Once downtown, he drove past the Arch and down the inclined redbrick street toward the wharf. That too brought childhood memories: bricks everywhere. Redbrick tenements, schoolhouses, stores, and taverns; cobbled streets and alleys where he played; herringboned redbrick sidewalks; even his backyard: all bricks. He remembered being shocked when he first went to Chicago and saw its wood-frame homes, like a farm town.

Before he got to Wharf Street he turned into the parking garage and spied the white Mobile Crime Lab van in the far corner, which overlooked the Mississippi. As he drove nearer he saw the officers gathered round a black, five-year-old Jeep Grand Cherokee 4x4. He killed his engine, folded up his coat collar, and joined them.

The Crime Lab officer was lifting prints and Sellers, uniformed and rubber-gloved, was searching under the beige leather seats.

“What do you think, Becky?”

She turned, saw it was Gabriel, and straightened.

“Nice car. Four-wheel drive. Wish I’d had it this morning so I wouldn’t have spent half an hour digging out my Escort.”

“And from a professional police detective’s perspective?”

She gestured toward its dashboard. “Given that the car was unlocked with keys in the ignition and no signs of forced entry, theft, or violence, I think that this parking spot is convenient to the river.” She bent back to look under the front seat.

Gabriel pursed his lips and studied the Mississippi. It flowed milk chocolate here, after the muddy Missouri River joined it at the northernmost city limits.
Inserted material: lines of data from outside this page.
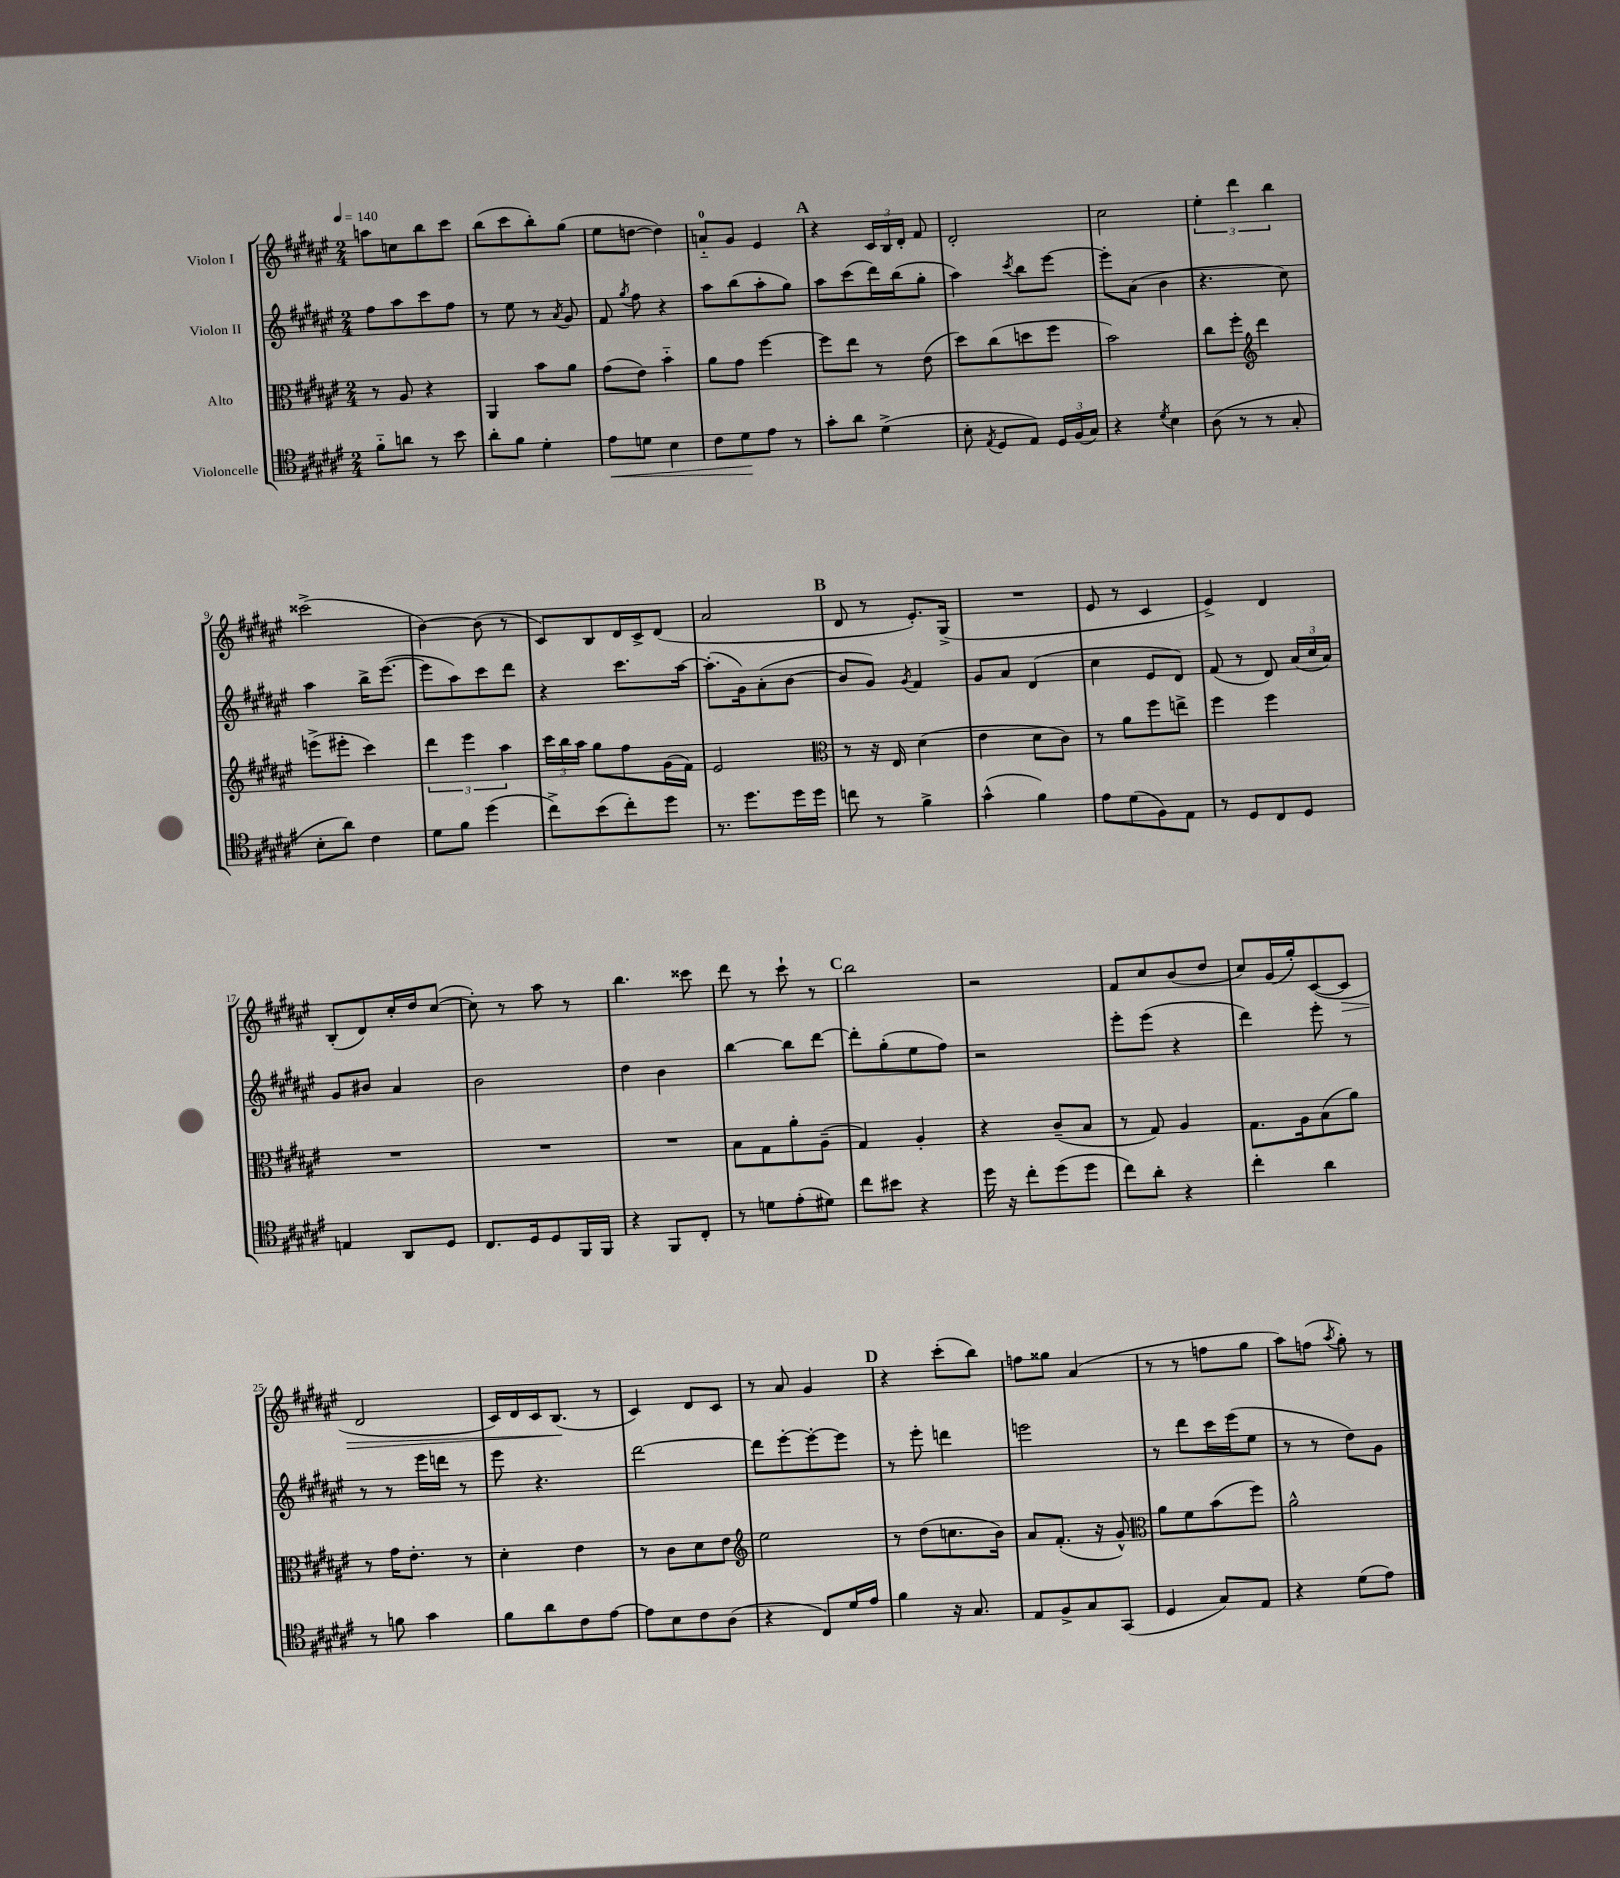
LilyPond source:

<<
\new StaffGroup <<
\new Staff = "s0" \with { instrumentName = "Violon I" } {
    \clef treble \key fis \major \numericTimeSignature \time 2/4 \tempo 4 = 140
    \autoBeamOff a''8[ c''8 b''8 cis'''8] |
    b''8[( cis'''8 b''8-.) gis''8]( |
    eis''8[ d''8]~ d''4) |
    a'8[-0-_ gis'8] eis'4 |
    \mark \markup { \bold "A" } r4 \tuplet 3/2 { cis'16[ b16 dis'16]-. } fis'8 |
    dis'2-. |
    cis''2 |
    \tuplet 3/2 { eis''4-. dis'''4 b''4 } |
    cisis'''2->( |
    b'4~) b'8( r8 |
    cis'8[) b8 dis'16 cis'16-> dis'8]( |
    ais'2 |
    \mark \markup { \bold "B" } dis'8 r8 eis'8.[-.) gis16]->( |
    R2 |
    eis'8 r8 cis'4 |
    eis'4->) dis'4 |
    b8[-.( dis'8) cis''16-. dis''16 cis''8]~( |
    cis''8-.) r8 ais''8 r8 |
    b''4. cisis'''8 |
    dis'''8 r8 cis'''8-! r8 |
    \mark \markup { \bold "C" } b''2 |
    r2 |
    fis'8[ cis''8 b'8( dis''8] |
    cis''8[) gis'16( gis''16-.) cis'8~( cis'8]\> |
    dis'2 |
    cis'16[) dis'16 cis'16 b8.]\!( r8 |
    cis'4) dis'8[ cis'8] |
    r8 ais'8 gis'4 |
    \mark \markup { \bold "D" } r4 cis'''8[-.( b''8]) |
    f''8[ gisis''8] ais'4( |
    r8 r8 f''8[ gis''8] |
    ais''8[) f''8]( \acciaccatura { ais''8 } gis''8-.) r8 \bar "|." |
}
\new Staff = "s1" \with { instrumentName = "Violon II" } {
    \clef treble \key fis \major \numericTimeSignature \time 2/4
    \autoBeamOff fis''8[ ais''8 cis'''8 fis''8] |
    r8 eis''8 r8 \acciaccatura { ais'8 } gis'8 |
    fis'8 \acciaccatura { gis''8 } fis''8 r4 |
    ais''8[ b''8( ais''8-. gis''8]) |
    \mark \markup { \bold "A" } ais''8[ cis'''8( dis'''16) b''16( gis''8]-. |
    ais''4) \acciaccatura { cis'''8 } b''8[ eis'''8]~ |
    eis'''8[-. ais'8]( b'4 |
    r4. cis''8) |
    ais''4 b''16[-> eis'''8.]~( |
    eis'''8[ ais''8) cis'''8 dis'''8] |
    r4 cis'''8.[ ais''16]~ |
    ais''8.[-.( gis'16) ais'8-.( b'8]~ |
    \mark \markup { \bold "B" } b'8[ gis'8]) \acciaccatura { gis'8 } fis'4 |
    gis'8[ ais'8] dis'4( |
    cis''4 eis'8[ dis'8]) |
    fis'8( r8 dis'8) \tuplet 3/2 { ais'16[( cis''16 ais'16]) } |
    gis'8[ bis'8] ais'4 |
    b'2 |
    dis''4 b'4 |
    b''4~ b''8[ dis'''8]~ |
    \mark \markup { \bold "C" } dis'''8[-. gis''8-.( eis''8 fis''8]) |
    r2 |
    eis'''8[-. eis'''8]( r4 |
    dis'''4) eis'''8-. r8 |
    r8 r8 eis'''16[ d'''16] r8 |
    eis'''8 r4. |
    dis'''2~ |
    dis'''8[ eis'''8~-. eis'''8~-. eis'''8] |
    \mark \markup { \bold "D" } r8 eis'''8-. d'''4 |
    e'''2 |
    r8 dis'''8[ cis'''16 eis'''16( eis''8] |
    r8 r8 dis''8[) gis'8] \bar "|." |
}
\new Staff = "s2" \with { instrumentName = "Alto" } {
    \clef alto \key fis \major \numericTimeSignature \time 2/4
    \autoBeamOff r8 ais8 r4 |
    ais,4 b'8[ ais'8] |
    gis'8[( eis'8]) b'4-_ |
    ais'8[ gis'8] fis''4~ |
    \mark \markup { \bold "A" } fis''8[ eis''8] r8 eis'8( |
    dis''8[) cis''8( d''8 fis''8] |
    b'2) |
    cis''8[ fis''8]-. \clef treble dis'''4 |
    e'''8[->( eis'''8]-. cis'''4) |
    \tuplet 3/2 { dis'''4 eis'''4 ais''4 } |
    \tuplet 3/2 { cis'''16[ b''16 ais''16] } gis''8[ fis''8 gis'16( fis'16]) |
    eis'2 |
    \mark \markup { \bold "B" } \clef alto r8 r16 eis16 dis'4( |
    eis'4 dis'8[ cis'8]) |
    r8 ais'8[ fis''8 e''8]-> |
    fis''4 fis''4 |
    R2 |
    R2 |
    R2 |
    b8[ gis8 ais'8-. ais8]--( |
    \mark \markup { \bold "C" } gis4) ais4-. |
    r4 cis'8[--( b8] |
    r8 gis8) ais4 |
    gis8.[ ais16 b8( ais'8]) |
    r8 gis'16[ eis'8.]-. r8 |
    dis'4-. eis'4 |
    r8 cis'8[ dis'8 eis'8] |
    \clef treble eis''2 |
    \mark \markup { \bold "D" } r8 dis''8[( c''8. b'16]) |
    ais'8[ fis'8.]-.( r16 gis'8-^) |
    \clef alto ais'8[ fis'8 b'8( fis''8]) |
    ais'2-^ \bar "|." |
}
\new Staff = "s3" \with { instrumentName = "Violoncelle" } {
    \clef tenor \key fis \major \numericTimeSignature \time 2/4
    \autoBeamOff fis'8[-_ a'8] r8 b'8 |
    ais'8[-. fis'8] dis'4-. |
    eis'8[\< d'8] b4 |
    cis'8[ dis'8\! eis'8] r8 |
    \mark \markup { \bold "A" } gis'8[-. ais'8] dis'4->( |
    b8-. \acciaccatura { eis8 } dis8[ eis8]) \tuplet 3/2 { dis16[ fis16( gis16]) } |
    r4 \acciaccatura { dis'8 } b4 |
    ais8( r8 r8 gis8-. |
    b8[-. ais'8]) cis'4 |
    dis'8[ fis'8] dis''4( |
    cis''8[->) b'8( cis''8-.) dis''8] |
    r8. dis''8.[ dis''16 dis''16] |
    \mark \markup { \bold "B" } c''8 r8 fis'4-> |
    gis'4-^( fis'4) |
    eis'8[ dis'8( fis8) eis8] |
    r8 dis8[ cis8 dis8] |
    e4 ais,8[ dis8] |
    cis8.[ dis16 dis8 fis,16 fis,16] |
    r4 fis,8[ cis8]-. |
    r8 d'8[ eis'8-.( dis'8]) |
    \mark \markup { \bold "C" } cis''8[ bis'8] r4 |
    dis''16 r16 cis''8[-. dis''8( dis''8] |
    cis''8[) ais'8]-. r4 |
    cis''4-. ais'4 |
    r8 f'8 gis'4 |
    fis'8[ ais'8 cis'8 eis'8]~ |
    eis'8[ b8 cis'8 ais8]( |
    r4 cis8[) dis'16 eis'16] |
    \mark \markup { \bold "D" } fis'4 r16 gis8. |
    eis8[ fis8-> gis8 gis,8]( |
    dis4 gis8[) eis8] |
    r4 dis'8[( eis'8]) \bar "|." |
}
>>
>>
Dotted with chunks of ice, it looked like brown pudding with dirty marshmallows.

His gaze lifted to the Eads Bridge, only yards away, where a commuter train shushed into the station there. Built in 1874, the first bridge to span the river at St. Louis, it still carried motor vehicle traffic, MetroLink trains, and pedestrians, some of whom found it an apt place to bid the world adieu.

“Also convenient to the casino and the train,” he said. “I don’t think my man was that desperate to take the plunge.”

Sellers commented without turning: “Okay. Then I can see where a bad casino-experience might lead a person to seek some fast cash by leaving the keys in the car.”

“But my man wasn’t a gambler.”

She stood, shrugged, and tugged at the cuffs of her blue down jacket. “I see a lot of odd behavior. And this is odd. Anyway, it’s not even his car, so he wouldn’t directly benefit from its theft.”

“It’s not?” Gabriel spread his black-gloved palms. “Then what am I doing here?”

She lifted a hand. “No, it’s the right car. Just not in his name. Ellen Cantrell’s the owner.”

“The wife.”

Her eyebrows shot up. “The mayor’s mouthpiece?”

Gabriel raised a finger to his lips. “Nothing official yet on this. Very hush-hush.”

“Yeah, I get it.”

“Let’s compare any prints to those on the laptop I gave The Gecko yesterday.”

“Who?”

“Never mind. You’ll find them in the case file.” Gabriel turned away and waved as he moved back to his sedan. “‘Happy Christmas to all, and to all a good-night,’” he quoted as he retreated. But night was still a long way off.